─── INPUT MATERIAL ───

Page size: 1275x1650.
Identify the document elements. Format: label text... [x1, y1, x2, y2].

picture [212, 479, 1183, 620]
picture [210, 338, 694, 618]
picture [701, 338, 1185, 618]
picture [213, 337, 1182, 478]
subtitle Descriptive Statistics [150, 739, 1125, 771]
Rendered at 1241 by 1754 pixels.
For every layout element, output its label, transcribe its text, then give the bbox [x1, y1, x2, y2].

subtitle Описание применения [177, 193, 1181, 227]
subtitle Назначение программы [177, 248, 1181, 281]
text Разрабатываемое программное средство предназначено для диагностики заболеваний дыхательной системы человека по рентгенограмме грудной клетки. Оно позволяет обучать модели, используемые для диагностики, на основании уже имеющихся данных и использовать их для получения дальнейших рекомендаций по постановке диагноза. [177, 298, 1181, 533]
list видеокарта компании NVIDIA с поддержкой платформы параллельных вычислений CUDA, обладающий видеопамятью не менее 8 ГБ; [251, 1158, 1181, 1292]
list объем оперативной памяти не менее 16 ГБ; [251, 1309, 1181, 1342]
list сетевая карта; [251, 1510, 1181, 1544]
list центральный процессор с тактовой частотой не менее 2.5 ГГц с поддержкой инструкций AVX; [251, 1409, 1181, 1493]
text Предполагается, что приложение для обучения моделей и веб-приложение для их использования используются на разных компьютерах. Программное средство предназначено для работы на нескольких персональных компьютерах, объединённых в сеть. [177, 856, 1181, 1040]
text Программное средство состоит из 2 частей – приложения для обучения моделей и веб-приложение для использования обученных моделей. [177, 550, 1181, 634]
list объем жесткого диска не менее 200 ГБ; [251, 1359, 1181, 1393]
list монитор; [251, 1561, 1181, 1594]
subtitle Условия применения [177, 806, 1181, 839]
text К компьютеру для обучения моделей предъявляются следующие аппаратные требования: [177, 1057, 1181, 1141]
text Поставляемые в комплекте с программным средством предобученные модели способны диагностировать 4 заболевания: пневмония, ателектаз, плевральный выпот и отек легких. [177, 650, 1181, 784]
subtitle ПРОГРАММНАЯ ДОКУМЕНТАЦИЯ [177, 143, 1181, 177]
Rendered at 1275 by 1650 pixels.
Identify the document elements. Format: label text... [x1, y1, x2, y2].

───

In the entries above, find the line containing "Rendered at 1275 by 1650 pixels.". Set down that line and every line after it through the last one, exactly and alone.

__EXERCISE ANSWER__.
Rendered at 1275 by 1650 pixels.
Identify the document elements. Format: label text... [x1, y1, x2, y2].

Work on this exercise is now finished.